Producer: message producer

Consumer: message consumer

Consumer Group: Consumer grouping, each Consumer must belong to a group

Zookeeper: saves the cluster broker, topic, partition and other meta data; in addition, it is also responsible for broker fault discovery, partition leader election, load balancing and other functions

10. Partition data files ( offffset , MessageSize , data )

Each Message in the partition contains the following three attributes: offset, MessageSize, data, where offset represents the offset of the Message in this partition, and offset is not the actual storage location of the Message in the partition data file, but logically A value, which uniquely determines a Message in the partition. It can be considered that offset is the id of the Message in the partition; MessageSize indicates the size of the message content data; data is the specific content of the Message.

11. How does kafka realize efficient reading of data? (sequential read and write, segmented command, binary search)

Kafka creates an index file for each segmented data file. The file name is the same as the data file name, but the file extension is index. The index file does not create an index for each message in the data file, but uses a sparse storage method to create an index every certain byte of data. This prevents the index file from occupying too much space, so that the index file can be kept in memory.

12. When does the Rebalance operation on the Kafka consumer end occur?

  • In the same consumer consumer group group.id, a new consumer comes in, and the Rebalance operation will be performed
  • The consumer leaves the consumer group to which it belongs in the current period. such as downtime
  • When the number of partitions changes (that is, when the number of partitions of a topic changes)
  • Consumer voluntarily unsubscribes

The process of Rebalance is as follows:

Step 1: All members send a request to the coordinator to join the group. Once all members have sent requests, the coordinator will select a consumer to act as the leader, and send the group member information and subscription information to the leader.

Step 2: The leader starts to allocate consumption plans, specifying which consumers are responsible for consuming which partitions of which topics. Once the allocation is completed, the leader will send the plan to the coordinator. After receiving the allocation plan, the coordinator will send the plan to each consumer, so that all members in the group will know which partitions they should consume.
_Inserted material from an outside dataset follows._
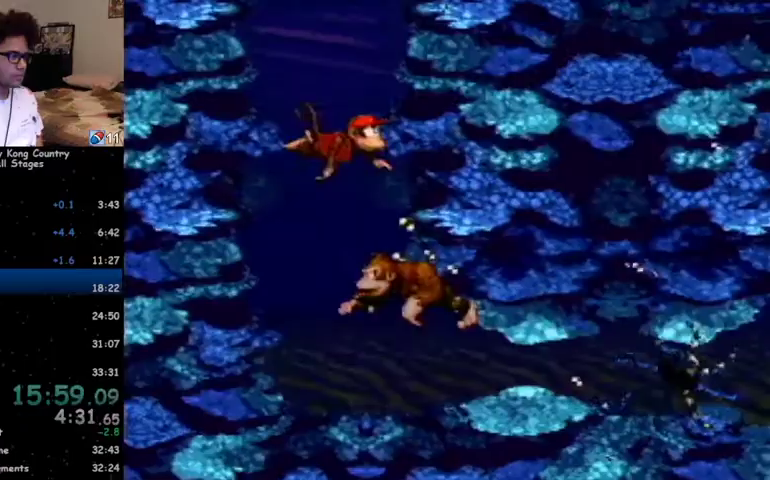
{"buttons": ["DPAD_UP"], "events": [[33, "B", "up"], [100, "B", "down"], [167, "B", "up"], [300, "B", "down"], [333, "B", "up"], [400, "B", "down"], [467, "B", "up"]]}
So for Rebalance, Coordinator plays a vital role

13. What do ISR (InSyncRepli) , OSR (OutSyncRepli) and AR (AllRepli) in Kafka represent?
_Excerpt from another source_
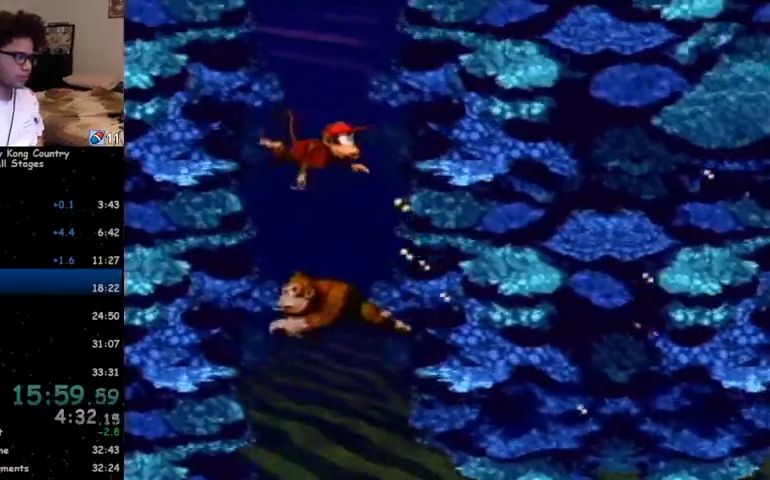
{"buttons": ["B", "DPAD_UP", "DPAD_RIGHT"], "events": [[33, "B", "down"], [33, "DPAD_RIGHT", "down"], [100, "B", "up"], [167, "B", "down"], [200, "B", "up"], [200, "DPAD_RIGHT", "up"], [233, "B", "down"], [267, "B", "up"], [267, "DPAD_RIGHT", "down"], [367, "B", "down"], [400, "B", "up"], [467, "B", "down"]]}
Answer: The copies (including the leader) in Kafka that maintain a certain degree of synchronization with the leader copy form the ISR. Replicas that lag behind the leader too much form an OSR. All replicas in a partition are collectively referred to as AR.

ISR: A collection of followers with a speed difference of less than 10 seconds from the leader
OSR: Followers with a speed difference of more than 10 seconds from the leader
AR: Followers of all partitions

14. What do HW , LEO , etc. in Kafka represent?
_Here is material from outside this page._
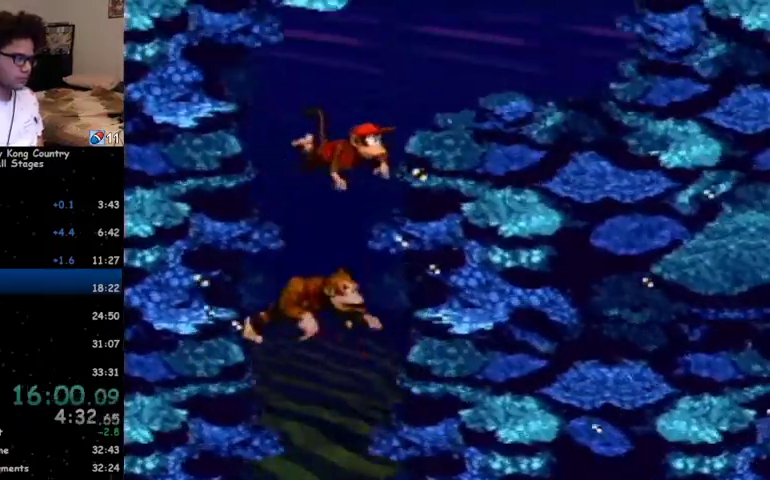
{"buttons": ["DPAD_UP", "DPAD_RIGHT"], "events": [[33, "B", "up"], [100, "B", "down"], [133, "B", "up"], [200, "B", "down"], [233, "B", "up"], [300, "B", "down"], [400, "B", "up"], [467, "B", "down"], [500, "B", "up"]]}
Answer: HW: high water level, which means that consumers can only pull data before this offset

LEO: identifies the offset of the next message to be written in the current log file, and its size is equal to the offset+1 of the last message in the current log file.

15. What are the designs of Kafka that make it have such high performance ?

1. Kafka is a distributed message queue
2. Segment the log file and create an index for the segment
3. (For a single node) use sequential read and write, the speed can reach 600M/s
4. Reference to zero copy, The read and write operations are completed in the os system

16. Why doesn't Kafka support read-write separation?

1. This is actually a common problem in distributed scenarios, because we know that under the CAP theory, we can only guarantee one of C (consistency) and A (availability). If read-write separation is supported, then in fact, for consistency There may be a certain discount for the requirement, because in the usual scenario, the data consistency between the copies is achieved through synchronization, and there will definitely be time consumption during the synchronization process. If read-write separation is supported, it means that it is possible The data is inconsistent, or the data lags behind.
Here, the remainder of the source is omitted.